The greatest betrayal of the Nigerian people in the proposed 2002 budget is in allocations to the agricultural sector. Though Nigerian agriculture has been neglected and is in dire straits, it still contributes the lion’s share to employment and the GDP (33%). Since one of the cardinal objectives of the 2002 budget is the alleviation of poverty, one would have expected the allocation to agriculture to reflect this intention. Instead, we find the allocation to agriculture to be a paltry NGN 3.8 billion, about one-third of what is allocated to that white elephant – that endless watering hole – the National Identity Card Project, which is of no use to hungry Nigerians.

To further signal to poor Nigerians that they will have no respite come 2002, the government now intends to sell crude petroleum to NNPC.[2] at the international price of USD18 per barrel.  That means that, come 2002, Nigerians should be ready to swallow a pump price of about NGN 40 per litre.

In the face of all this, what poverty are we alleviating?
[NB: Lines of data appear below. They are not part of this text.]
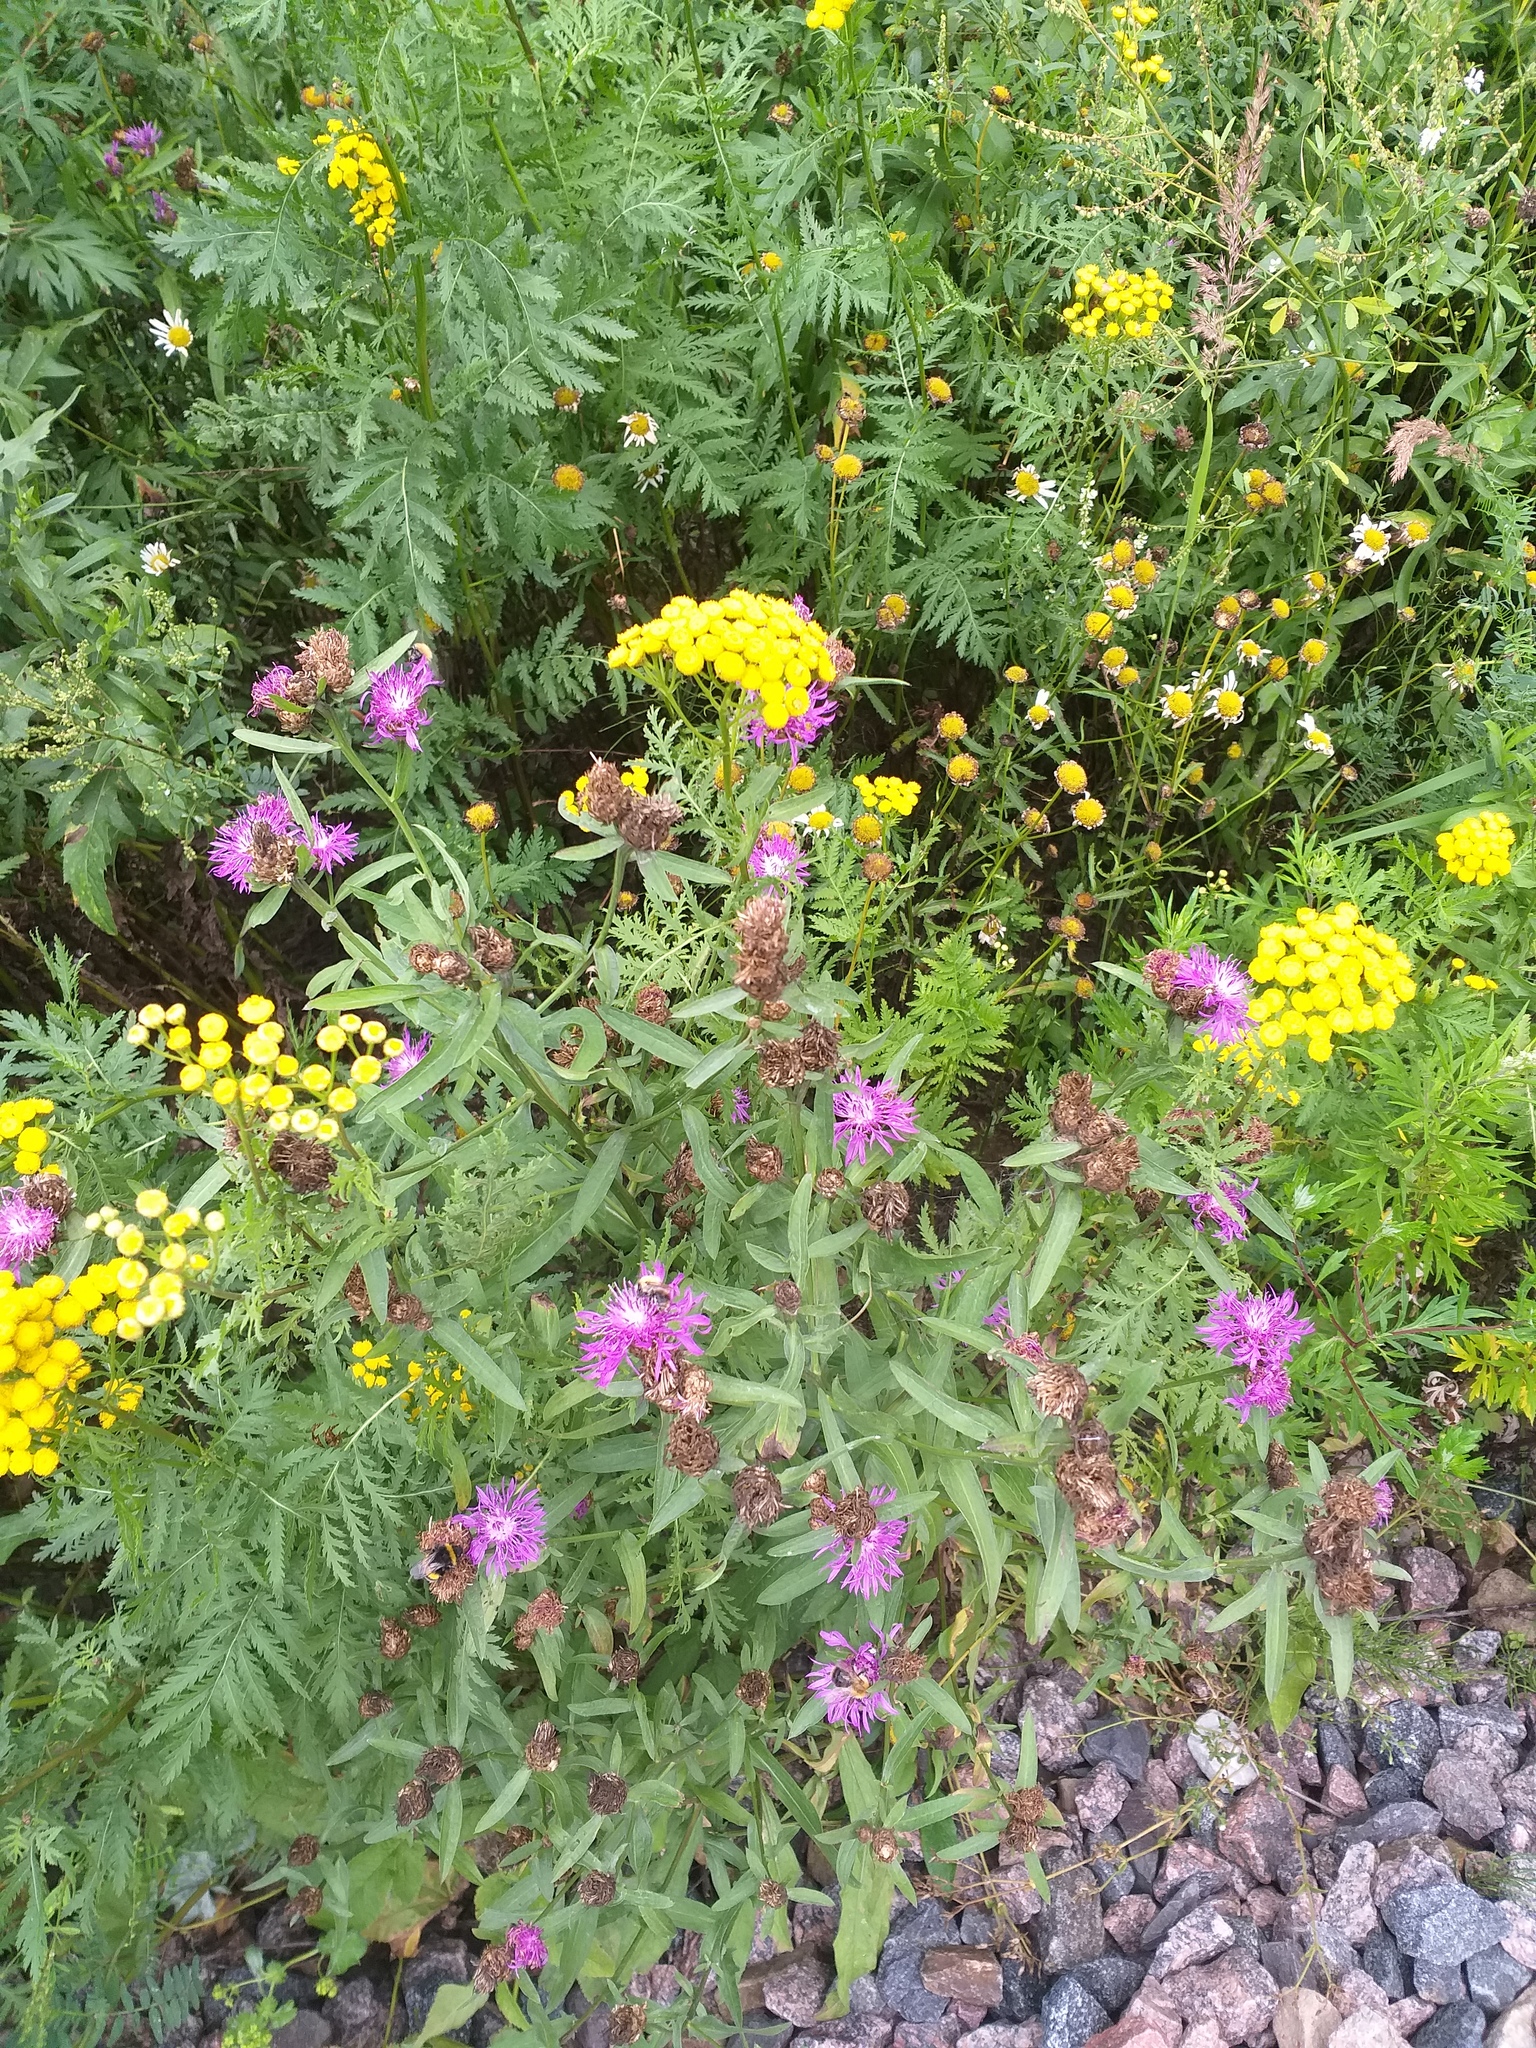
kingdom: Plantae
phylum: Tracheophyta
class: Magnoliopsida
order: Asterales
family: Asteraceae
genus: Centaurea
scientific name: Centaurea jacea
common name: Brown knapweed
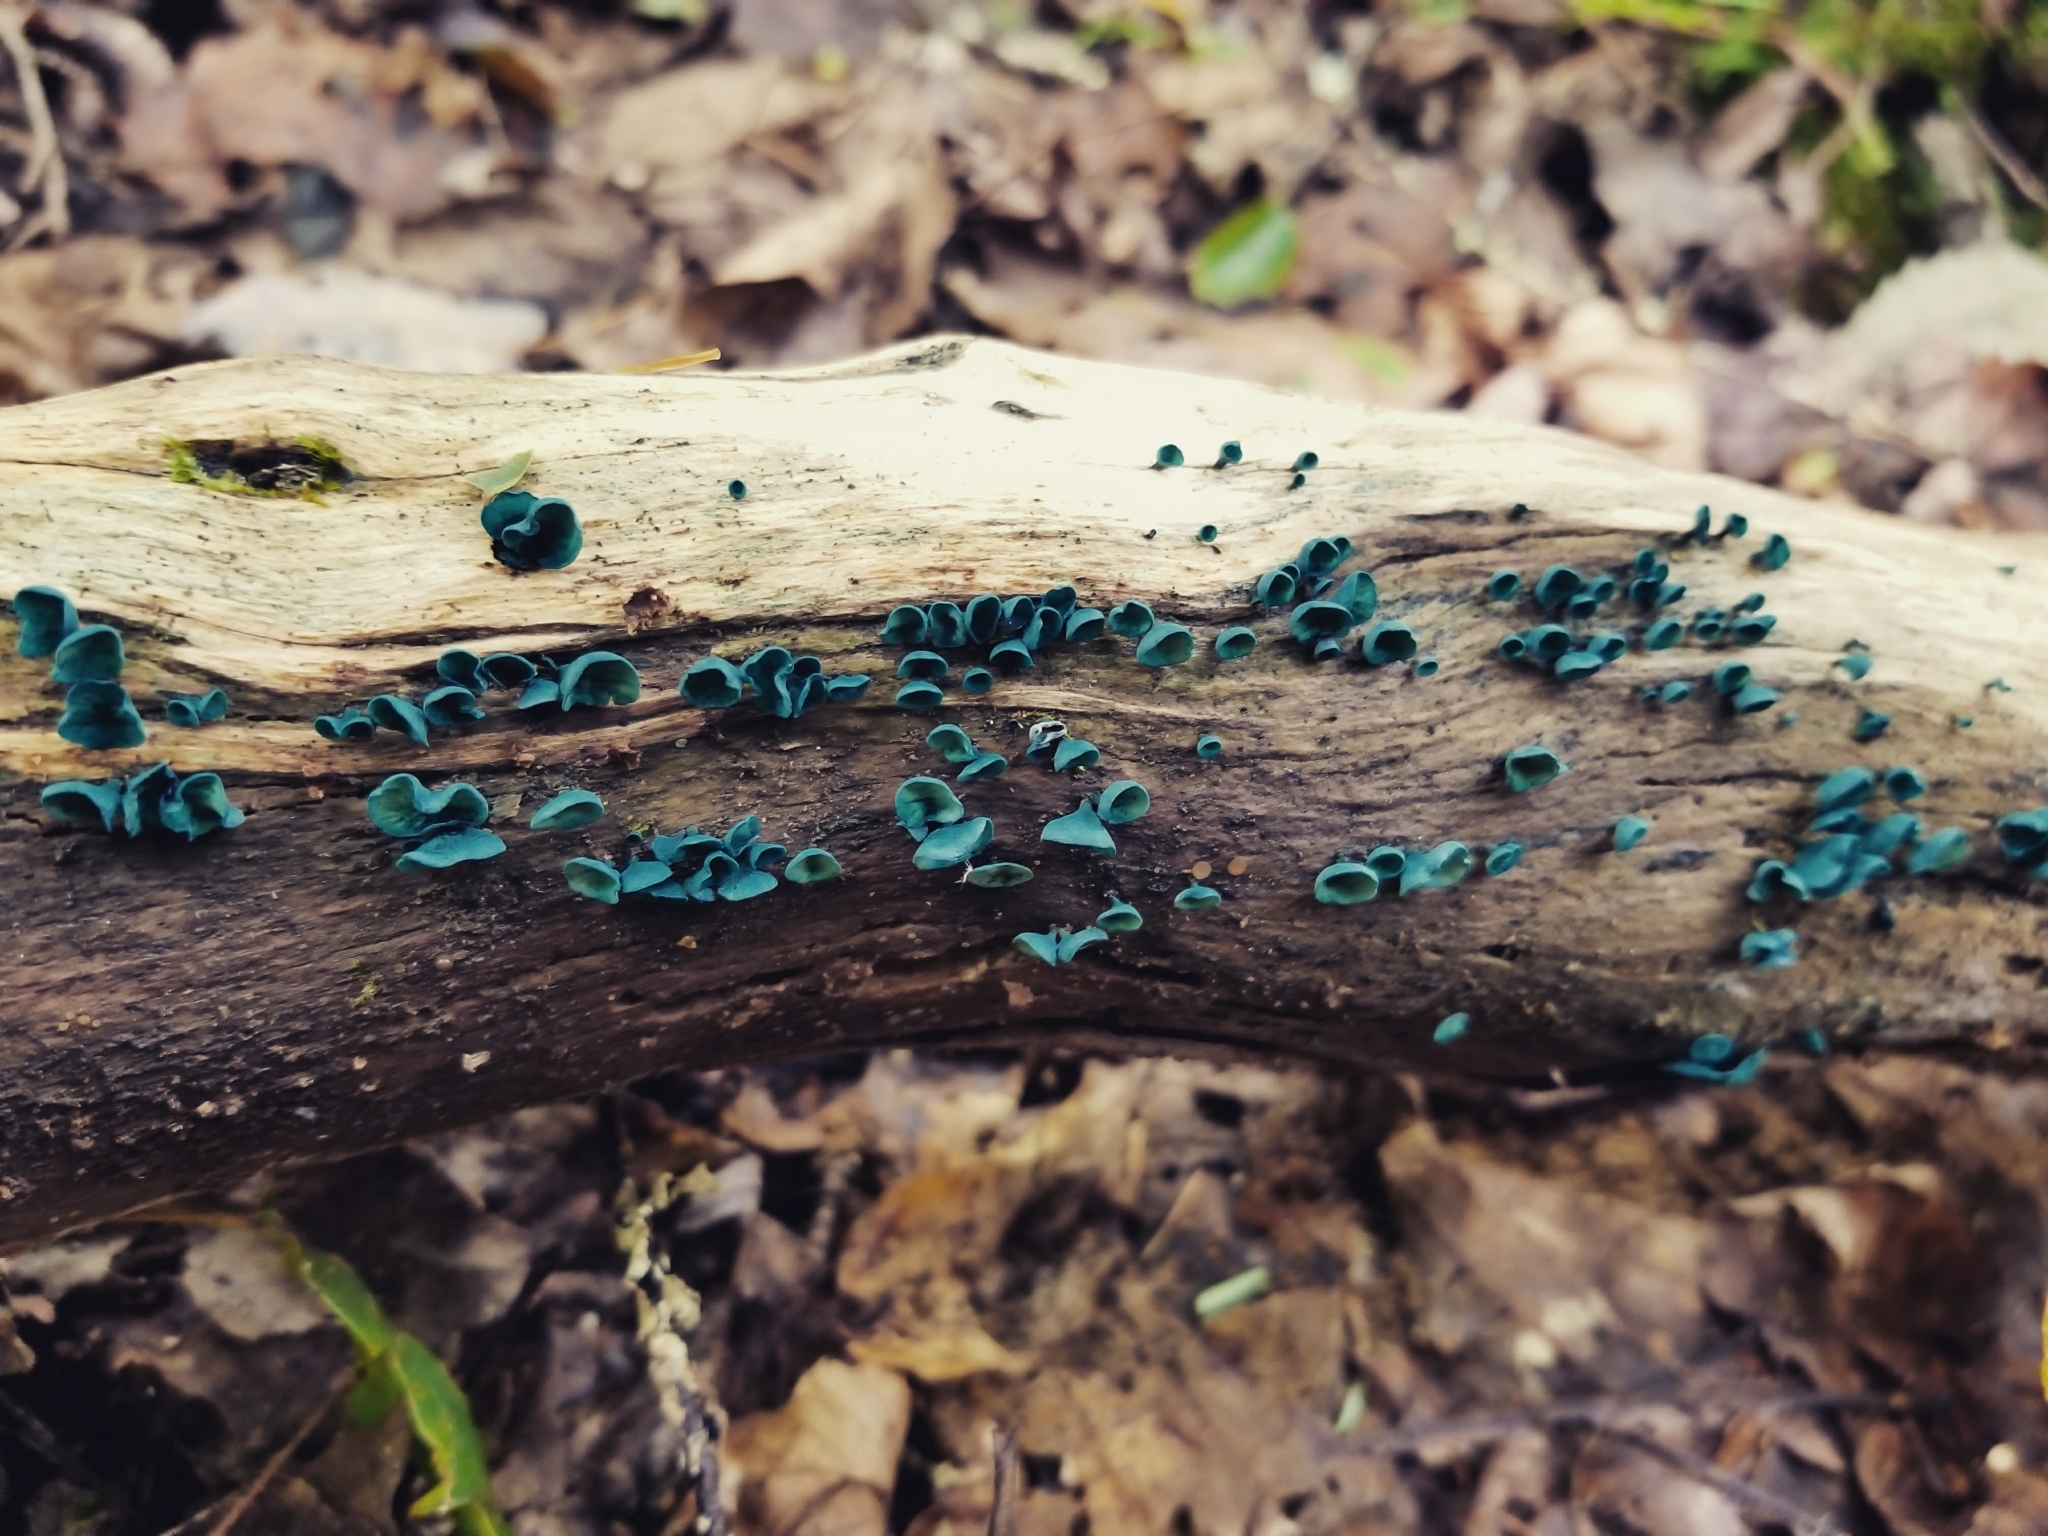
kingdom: Fungi
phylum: Ascomycota
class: Leotiomycetes
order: Helotiales
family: Chlorociboriaceae
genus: Chlorociboria
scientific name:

The fear of capital spending shows an inclination towards a “monetarist” economic view. As human rights advocates, we really have no problem in choosing sides in the welfarist-monetarist divide. It is simply a matter of equity that people should have jobs; inflation can be contained.


[1] At the time of writing this report, the official exchange rate was USD 1=NGN 114.

[2] In 1971, Nigeria joined OPEC and in line with OPEC resolutions, the Nigerian National Oil Corporation (NNOC) was established, later becoming Nigerian National Petroleum Corporation (NNPC) in 1977. This giant parastatal, with all its subsidiary companies, controls and dominates all sectors of the oil industry, both upstream and downstream.

Ray Onyegu works with Shelter Rights Initiative and is Co-ordinator of Social Watch Nigeria; Shola Akinbode is from the Legal Research and Resource Development Centre; Basil Ugochukwu is from the Legal Defence Centre; and Josephine Chukwuma represents Project Alert for Women’s Rights.